Police in Schools

This is not an article about defunding the police. Those articles have already been written by far more knowledgeable people, and with conclusions that make sense in their focus, policy recommendations, and logistical applications. This is also not, per se, an article about defunding school police, or severing the ties between schools and police departments, as those articles have also been written and also make a lot of sense. This article is about challenging the notions of power and purpose that result in the assumption that adding police to schools is not just helpful, but essential, to daily operations.


Police enforce compliance. They enforce compliance with traffic laws, to the point that decoy police cruisers and intersection cameras accomplish much of the same result (without the too easily predicted detours into vigilante justice). They purport to enforce compliance to the social contract, by detaining those who would perpetrate violence or theft on others (apart from reasonably frustrated arguments about the scale and scope of that detention relative to race and class factors). Police are there, presumably, to make sure everyone is following the rules.


In some belief systems, enforcement of rules represents an external pressure to conform to a set of values such that the internal processes will adapt and come to accept these values and practice them willingly. This approach argues that modifying behavior results in cognitive and emotional changes, which then feeds into new, more socially acceptable behavior. We believe this approach to be flawed in a number of significant ways, and may actually do more to induce rule-breaking than to deter it.


Any attempt to modify behavior without first understanding the causes of the behavior is problematic. In our approach, based on the work of Nonviolent Communication, all behaviors are strategies used to satisfy needs, and most often represent the best strategy a person has for a given situation at that particular time. Thus, enforcing behavior changes without connecting them to specific unmet needs (ie developing an understanding of the internal and contextual circumstances at play when an individual chooses a behavior that does not work for other members of the community) is at best a roll of the dice that may or may not result in a positive outcome.

════════════════

#### Actions to take:
**A)** According to the essay on police in schools, what work is the author's approach based on?
**B)** Please write out the part of the essay on police in schools starting at "Police enforce compliance." and ending at "following the rules.".
**C)** For each statement, answer yes or no according to the essay on police in schools, and quote the words that decide it. (i) The essay says police enforce compliance with traffic laws. (ii) The essay describes itself as an article about defunding the police. (iii) The essay holds that all behaviors are strategies used to satisfy needs.
The data after this point is separate material.

════════════════

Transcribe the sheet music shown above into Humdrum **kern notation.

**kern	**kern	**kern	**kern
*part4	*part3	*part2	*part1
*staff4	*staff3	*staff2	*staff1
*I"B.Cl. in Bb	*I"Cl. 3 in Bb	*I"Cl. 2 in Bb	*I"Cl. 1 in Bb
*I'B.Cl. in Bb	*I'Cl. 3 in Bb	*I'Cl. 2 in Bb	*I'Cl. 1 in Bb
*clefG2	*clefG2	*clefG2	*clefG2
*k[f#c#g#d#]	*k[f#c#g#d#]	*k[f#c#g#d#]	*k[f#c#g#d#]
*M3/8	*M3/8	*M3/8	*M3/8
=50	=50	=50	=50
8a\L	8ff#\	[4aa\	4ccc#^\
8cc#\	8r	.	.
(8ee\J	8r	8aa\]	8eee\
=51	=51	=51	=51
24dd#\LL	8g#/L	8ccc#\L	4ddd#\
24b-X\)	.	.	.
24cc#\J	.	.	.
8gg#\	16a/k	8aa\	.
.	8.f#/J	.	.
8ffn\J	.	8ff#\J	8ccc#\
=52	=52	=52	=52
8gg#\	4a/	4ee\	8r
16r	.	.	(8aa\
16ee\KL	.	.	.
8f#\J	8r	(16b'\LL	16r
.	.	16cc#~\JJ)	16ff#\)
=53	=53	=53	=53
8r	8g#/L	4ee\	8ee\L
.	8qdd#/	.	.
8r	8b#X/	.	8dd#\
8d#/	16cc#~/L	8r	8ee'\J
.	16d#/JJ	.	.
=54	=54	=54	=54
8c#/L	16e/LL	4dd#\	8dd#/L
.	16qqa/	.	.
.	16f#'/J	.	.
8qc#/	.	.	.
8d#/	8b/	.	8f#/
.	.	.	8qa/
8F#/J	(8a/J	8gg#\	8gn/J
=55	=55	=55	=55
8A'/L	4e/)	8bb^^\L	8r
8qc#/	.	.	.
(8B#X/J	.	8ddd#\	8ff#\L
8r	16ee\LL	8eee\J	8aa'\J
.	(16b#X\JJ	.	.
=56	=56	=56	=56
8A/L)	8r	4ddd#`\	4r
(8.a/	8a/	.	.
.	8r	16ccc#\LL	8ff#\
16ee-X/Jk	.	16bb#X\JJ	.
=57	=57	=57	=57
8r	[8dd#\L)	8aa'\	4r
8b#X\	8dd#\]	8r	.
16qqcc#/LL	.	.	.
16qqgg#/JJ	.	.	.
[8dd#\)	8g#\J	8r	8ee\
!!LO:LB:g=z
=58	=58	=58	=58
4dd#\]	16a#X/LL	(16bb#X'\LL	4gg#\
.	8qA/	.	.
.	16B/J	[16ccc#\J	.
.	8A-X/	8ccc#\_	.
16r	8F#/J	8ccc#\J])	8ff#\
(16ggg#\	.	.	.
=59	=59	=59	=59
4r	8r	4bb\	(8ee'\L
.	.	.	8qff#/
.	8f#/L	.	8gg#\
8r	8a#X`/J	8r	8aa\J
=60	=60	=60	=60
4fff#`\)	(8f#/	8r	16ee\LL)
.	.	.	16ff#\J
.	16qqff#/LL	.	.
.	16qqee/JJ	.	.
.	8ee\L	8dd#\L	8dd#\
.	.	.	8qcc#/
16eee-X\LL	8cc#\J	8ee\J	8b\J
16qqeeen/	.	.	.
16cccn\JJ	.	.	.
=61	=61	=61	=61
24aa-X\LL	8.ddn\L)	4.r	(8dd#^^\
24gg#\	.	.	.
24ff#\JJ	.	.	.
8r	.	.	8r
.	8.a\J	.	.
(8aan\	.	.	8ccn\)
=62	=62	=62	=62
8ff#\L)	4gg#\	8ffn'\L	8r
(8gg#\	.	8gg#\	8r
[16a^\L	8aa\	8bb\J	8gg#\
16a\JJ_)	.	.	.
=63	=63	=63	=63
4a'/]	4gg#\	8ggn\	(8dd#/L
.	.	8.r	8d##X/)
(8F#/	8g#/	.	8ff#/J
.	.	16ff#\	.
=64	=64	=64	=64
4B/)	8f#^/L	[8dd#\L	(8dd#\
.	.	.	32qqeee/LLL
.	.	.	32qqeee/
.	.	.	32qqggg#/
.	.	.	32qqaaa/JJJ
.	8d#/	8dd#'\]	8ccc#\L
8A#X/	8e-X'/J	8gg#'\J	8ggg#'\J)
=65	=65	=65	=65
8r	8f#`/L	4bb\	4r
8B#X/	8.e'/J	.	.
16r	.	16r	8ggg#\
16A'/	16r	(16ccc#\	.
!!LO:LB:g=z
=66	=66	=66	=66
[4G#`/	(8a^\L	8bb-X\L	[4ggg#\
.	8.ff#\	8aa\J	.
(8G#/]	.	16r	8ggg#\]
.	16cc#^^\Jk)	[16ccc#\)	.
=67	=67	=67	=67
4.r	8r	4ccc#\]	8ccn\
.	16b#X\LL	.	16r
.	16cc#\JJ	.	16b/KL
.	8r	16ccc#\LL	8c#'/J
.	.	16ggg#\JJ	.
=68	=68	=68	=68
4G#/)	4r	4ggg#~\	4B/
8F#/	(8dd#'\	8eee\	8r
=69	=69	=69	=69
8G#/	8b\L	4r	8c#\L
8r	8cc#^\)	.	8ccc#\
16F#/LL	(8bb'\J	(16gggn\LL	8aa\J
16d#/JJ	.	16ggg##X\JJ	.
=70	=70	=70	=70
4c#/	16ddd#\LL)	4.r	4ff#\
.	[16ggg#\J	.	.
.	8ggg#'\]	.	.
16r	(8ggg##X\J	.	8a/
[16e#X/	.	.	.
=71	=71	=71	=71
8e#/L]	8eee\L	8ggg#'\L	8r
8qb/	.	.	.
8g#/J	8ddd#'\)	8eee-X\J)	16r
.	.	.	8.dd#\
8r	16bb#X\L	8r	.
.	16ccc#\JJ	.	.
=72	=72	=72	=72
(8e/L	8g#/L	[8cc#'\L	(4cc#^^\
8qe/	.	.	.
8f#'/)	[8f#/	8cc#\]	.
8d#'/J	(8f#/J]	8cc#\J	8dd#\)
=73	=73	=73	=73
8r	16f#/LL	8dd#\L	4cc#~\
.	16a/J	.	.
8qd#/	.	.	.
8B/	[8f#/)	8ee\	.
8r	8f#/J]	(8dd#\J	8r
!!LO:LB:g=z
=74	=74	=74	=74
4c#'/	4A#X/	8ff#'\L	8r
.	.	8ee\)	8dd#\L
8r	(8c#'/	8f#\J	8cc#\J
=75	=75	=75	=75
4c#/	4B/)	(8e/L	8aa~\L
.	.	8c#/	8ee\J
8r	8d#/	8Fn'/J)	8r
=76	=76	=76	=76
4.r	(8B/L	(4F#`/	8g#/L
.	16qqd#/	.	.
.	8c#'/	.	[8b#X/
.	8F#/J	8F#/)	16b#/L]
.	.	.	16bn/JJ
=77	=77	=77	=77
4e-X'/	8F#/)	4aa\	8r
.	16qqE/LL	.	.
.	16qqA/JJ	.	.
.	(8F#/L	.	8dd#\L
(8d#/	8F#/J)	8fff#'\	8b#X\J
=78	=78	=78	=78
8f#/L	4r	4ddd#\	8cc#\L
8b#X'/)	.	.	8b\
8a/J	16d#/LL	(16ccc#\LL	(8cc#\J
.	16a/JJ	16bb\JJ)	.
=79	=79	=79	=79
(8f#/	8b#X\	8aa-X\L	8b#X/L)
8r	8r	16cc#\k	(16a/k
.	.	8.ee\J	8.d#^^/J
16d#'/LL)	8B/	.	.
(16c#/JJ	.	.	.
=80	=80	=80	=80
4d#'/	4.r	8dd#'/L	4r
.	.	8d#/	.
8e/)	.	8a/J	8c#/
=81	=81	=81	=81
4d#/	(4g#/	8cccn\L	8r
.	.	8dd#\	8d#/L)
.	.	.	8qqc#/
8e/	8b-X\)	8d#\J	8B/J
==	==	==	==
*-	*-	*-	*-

════════════════

#### Per-task outputs:
**A)** The work of Nonviolent Communication.

**B)**
Police enforce compliance. They enforce compliance with traffic laws, to the point that decoy police cruisers and intersection cameras accomplish much of the same result (without the too easily predicted detours into vigilante justice). They purport to enforce compliance to the social contract, by detaining those who would perpetrate violence or theft on others (apart from reasonably frustrated arguments about the scale and scope of that detention relative to race and class factors). Police are there, presumably, to make sure everyone is following the rules.

**C)**
(i) Yes: "They enforce compliance with traffic laws"
(ii) No: "This is not an article about defunding the police."
(iii) Yes: "all behaviors are strategies used to satisfy needs"